Ultimately its do the right things correctly. What that is is much more dependent upon the problem and its context than some sacred text and holy method.


I am not a TDD zealot, nor even a TDD advocate. (I haven't written enough stuff that way to know whether it works well for me, never mind anyone else.) I was just pointing out some flaws in your reasoning. I don't think I'm the one being religious here.

I don't agree with jmathes's diagnosis that you're trolling; I'm sure you really believe that I am a fanatical TDD devotee who thinks TDD is the right thing for every situation, that I regard everything to do with it as sacred and holy, and that I think TDD can make up for lousy programmers and lousy code.
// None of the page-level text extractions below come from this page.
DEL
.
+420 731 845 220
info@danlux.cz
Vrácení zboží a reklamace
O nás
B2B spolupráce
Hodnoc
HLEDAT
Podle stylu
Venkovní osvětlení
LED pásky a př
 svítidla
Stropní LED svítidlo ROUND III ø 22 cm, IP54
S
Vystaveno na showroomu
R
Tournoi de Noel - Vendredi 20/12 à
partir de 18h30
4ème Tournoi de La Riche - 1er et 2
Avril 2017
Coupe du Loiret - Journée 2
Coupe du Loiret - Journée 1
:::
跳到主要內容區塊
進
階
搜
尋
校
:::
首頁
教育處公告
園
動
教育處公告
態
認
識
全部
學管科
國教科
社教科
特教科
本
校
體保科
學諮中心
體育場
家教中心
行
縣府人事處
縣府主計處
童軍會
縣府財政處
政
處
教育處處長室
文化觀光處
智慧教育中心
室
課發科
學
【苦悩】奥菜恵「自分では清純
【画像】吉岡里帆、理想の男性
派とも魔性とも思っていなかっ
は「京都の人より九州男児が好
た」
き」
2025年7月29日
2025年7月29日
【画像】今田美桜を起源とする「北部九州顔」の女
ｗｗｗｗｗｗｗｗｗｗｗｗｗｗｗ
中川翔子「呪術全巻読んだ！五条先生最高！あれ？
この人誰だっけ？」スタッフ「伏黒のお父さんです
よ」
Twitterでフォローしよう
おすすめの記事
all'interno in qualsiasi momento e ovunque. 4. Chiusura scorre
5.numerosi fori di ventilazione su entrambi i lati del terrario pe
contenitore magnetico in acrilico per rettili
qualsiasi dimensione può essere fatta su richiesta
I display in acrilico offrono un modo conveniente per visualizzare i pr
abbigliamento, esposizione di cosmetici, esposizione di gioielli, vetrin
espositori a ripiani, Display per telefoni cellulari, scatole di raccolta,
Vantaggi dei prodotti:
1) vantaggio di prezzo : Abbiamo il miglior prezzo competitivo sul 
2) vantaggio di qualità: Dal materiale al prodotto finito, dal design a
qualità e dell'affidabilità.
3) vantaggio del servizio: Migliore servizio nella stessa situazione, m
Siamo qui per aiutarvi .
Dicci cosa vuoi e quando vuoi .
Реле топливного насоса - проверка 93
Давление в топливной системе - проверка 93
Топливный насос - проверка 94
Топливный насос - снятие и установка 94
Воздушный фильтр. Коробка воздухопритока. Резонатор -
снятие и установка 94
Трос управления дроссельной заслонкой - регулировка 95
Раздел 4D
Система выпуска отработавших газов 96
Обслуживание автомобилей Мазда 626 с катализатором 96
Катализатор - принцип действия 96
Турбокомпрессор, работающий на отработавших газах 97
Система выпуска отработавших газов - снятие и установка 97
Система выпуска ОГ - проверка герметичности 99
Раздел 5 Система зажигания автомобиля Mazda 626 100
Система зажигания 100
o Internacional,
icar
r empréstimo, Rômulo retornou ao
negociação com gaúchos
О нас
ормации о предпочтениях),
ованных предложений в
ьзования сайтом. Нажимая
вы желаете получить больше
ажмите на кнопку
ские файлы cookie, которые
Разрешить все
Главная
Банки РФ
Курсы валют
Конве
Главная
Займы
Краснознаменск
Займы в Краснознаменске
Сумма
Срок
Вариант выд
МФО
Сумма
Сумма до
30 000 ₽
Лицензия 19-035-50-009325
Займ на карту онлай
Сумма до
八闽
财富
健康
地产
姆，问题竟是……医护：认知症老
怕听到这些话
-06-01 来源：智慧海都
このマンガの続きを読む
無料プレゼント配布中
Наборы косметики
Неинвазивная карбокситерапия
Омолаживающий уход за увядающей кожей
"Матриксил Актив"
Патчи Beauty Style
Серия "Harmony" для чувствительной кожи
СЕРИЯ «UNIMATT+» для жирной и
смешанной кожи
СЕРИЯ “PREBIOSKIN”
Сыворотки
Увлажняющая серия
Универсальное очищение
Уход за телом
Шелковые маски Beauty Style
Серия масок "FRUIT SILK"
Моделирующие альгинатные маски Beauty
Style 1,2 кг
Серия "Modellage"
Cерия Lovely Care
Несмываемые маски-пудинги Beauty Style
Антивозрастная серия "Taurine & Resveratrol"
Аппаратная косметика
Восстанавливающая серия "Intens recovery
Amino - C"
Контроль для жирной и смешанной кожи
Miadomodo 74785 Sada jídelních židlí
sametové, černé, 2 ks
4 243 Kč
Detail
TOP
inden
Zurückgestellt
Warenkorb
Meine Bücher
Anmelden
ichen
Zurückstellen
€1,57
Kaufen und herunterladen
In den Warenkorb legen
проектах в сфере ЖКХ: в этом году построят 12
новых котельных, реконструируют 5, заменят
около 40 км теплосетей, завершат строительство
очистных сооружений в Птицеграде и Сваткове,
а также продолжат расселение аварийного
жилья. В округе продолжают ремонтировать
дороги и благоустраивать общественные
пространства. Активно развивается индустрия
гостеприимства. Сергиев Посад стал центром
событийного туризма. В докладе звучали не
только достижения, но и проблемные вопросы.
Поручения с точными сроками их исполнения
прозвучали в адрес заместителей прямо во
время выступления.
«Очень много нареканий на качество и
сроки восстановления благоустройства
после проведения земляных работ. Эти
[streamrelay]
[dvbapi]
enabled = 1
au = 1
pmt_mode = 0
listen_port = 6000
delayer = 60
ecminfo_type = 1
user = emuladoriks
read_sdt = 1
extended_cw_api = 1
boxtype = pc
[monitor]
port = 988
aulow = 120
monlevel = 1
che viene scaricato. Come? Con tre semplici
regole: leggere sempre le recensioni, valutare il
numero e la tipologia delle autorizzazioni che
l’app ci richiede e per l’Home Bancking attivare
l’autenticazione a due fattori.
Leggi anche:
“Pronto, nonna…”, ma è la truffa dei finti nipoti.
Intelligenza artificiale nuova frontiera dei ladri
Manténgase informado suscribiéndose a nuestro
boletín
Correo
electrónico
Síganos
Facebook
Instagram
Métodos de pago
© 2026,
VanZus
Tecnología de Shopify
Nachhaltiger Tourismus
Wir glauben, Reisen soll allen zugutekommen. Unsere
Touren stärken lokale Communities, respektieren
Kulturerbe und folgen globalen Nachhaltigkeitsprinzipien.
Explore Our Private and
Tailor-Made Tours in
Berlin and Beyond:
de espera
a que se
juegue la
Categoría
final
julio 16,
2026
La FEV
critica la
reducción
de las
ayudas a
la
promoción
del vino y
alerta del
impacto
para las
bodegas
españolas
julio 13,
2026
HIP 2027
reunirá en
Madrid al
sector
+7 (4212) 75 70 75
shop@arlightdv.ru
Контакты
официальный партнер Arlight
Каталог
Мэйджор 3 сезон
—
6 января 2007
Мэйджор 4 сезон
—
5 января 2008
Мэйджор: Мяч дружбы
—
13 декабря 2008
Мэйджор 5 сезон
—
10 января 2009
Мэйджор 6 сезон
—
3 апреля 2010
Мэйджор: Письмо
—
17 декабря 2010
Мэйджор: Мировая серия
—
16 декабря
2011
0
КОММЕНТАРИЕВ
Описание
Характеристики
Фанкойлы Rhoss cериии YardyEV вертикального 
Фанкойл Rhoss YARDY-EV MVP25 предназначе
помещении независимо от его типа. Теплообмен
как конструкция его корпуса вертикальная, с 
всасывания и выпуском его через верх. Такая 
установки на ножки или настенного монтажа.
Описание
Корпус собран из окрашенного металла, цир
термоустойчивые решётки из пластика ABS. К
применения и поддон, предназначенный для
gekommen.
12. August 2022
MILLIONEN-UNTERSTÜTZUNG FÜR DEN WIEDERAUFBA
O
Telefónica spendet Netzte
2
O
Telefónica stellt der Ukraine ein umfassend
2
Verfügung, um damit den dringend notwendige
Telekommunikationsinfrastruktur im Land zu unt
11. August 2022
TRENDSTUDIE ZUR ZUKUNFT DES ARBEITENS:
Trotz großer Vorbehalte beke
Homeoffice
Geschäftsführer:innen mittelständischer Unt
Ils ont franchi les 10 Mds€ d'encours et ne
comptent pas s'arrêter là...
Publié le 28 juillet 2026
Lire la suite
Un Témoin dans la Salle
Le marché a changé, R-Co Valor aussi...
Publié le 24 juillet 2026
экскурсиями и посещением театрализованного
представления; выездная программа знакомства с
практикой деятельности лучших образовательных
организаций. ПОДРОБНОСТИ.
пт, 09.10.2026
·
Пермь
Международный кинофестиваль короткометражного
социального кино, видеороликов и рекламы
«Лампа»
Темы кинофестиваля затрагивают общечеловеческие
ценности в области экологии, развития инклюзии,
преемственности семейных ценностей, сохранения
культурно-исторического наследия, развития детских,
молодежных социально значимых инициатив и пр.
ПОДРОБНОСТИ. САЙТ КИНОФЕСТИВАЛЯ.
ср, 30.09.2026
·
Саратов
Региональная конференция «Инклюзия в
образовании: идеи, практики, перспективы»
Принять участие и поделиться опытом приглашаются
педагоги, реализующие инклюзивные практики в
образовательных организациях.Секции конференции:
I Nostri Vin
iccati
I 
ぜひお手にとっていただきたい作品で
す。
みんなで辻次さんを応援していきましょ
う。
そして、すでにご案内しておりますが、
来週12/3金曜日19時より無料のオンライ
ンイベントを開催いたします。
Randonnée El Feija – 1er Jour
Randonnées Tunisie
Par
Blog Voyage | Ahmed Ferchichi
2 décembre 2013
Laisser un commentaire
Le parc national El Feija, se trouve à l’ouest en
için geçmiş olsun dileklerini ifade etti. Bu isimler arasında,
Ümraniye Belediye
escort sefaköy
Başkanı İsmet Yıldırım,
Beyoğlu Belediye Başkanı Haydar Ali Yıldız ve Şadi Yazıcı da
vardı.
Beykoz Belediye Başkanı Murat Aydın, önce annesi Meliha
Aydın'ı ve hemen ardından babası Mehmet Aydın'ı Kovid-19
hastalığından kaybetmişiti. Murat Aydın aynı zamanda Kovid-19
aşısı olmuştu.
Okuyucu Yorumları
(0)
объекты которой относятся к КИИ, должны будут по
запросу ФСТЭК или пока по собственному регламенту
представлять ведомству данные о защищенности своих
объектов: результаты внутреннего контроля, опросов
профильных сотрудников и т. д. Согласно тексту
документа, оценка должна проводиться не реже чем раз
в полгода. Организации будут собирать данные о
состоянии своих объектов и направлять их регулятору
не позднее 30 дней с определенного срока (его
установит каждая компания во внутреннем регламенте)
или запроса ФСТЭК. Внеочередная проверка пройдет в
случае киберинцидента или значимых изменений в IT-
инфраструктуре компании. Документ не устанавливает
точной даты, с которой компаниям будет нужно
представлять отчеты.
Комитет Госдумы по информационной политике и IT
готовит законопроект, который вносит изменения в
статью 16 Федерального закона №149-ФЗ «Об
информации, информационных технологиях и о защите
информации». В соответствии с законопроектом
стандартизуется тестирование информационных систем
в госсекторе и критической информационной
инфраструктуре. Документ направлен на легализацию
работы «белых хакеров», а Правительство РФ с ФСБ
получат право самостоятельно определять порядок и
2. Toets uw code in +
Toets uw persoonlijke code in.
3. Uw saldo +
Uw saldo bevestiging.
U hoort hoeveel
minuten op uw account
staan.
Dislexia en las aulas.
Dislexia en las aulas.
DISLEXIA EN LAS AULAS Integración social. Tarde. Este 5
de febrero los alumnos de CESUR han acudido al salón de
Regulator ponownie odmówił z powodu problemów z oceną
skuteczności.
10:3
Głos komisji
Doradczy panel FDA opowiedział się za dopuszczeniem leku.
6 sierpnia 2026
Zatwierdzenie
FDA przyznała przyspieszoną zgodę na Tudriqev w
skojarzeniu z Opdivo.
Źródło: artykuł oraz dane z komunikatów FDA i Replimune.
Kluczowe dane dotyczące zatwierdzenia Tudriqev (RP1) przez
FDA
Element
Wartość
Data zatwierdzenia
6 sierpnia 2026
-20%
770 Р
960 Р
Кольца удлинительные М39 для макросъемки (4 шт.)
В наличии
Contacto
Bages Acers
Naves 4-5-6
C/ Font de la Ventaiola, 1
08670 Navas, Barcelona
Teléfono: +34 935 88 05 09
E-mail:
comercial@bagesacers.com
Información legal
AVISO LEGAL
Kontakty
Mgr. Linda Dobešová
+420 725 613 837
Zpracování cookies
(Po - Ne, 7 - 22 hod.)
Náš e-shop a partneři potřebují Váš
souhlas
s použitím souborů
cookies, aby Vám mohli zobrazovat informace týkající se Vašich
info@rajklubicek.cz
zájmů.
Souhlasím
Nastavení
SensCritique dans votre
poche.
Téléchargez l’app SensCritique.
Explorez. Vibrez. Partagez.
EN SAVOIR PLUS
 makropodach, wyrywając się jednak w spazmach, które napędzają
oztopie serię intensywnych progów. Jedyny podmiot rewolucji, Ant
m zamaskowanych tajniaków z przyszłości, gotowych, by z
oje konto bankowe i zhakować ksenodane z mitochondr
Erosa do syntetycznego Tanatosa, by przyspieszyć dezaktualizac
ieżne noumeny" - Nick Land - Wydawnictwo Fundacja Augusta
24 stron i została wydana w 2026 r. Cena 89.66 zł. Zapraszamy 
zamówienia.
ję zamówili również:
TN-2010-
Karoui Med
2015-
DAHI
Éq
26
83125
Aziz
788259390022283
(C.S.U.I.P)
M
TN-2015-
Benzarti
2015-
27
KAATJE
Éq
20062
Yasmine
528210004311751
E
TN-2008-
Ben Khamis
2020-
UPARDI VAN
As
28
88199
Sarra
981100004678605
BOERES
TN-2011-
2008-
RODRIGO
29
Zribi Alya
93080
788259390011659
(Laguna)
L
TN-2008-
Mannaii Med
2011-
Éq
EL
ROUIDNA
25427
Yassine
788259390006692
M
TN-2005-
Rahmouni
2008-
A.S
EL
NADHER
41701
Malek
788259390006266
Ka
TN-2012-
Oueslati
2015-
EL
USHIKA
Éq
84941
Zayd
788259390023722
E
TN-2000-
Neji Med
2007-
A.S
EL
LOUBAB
Since none of that bears any resemblance to the truth, however, I'm going to leave it here, and just suggest that you go back and re-read what I said, and see whether you can find any actual evidence of zealotry there. Then, when you don't, you might want to work out what's got your zealotry detectors so oversensitive and made you draw such stupid conclusions, and maybe think about fixing whatever it is.

Anyway: enough.


This guy is trolling. Please to not feed him.


I think your troll detectors are miscalibrated, though not as badly as lgriffith's zealot detectors. But I think you're right that there's not much point in trying to carry on a reasoned discussion with him on this topic. Sorry, all.


Because a failure in your test code means some application code isn't tested as well as it should be. It doesn't mean the application code will fail.

A failure in your application code can be much more serious.

Hence, in general, you test your application code, but not your test code.


You can put me in the downvote column, too. I happen to view TDD as a completely obnoxious and unnecessary exercise.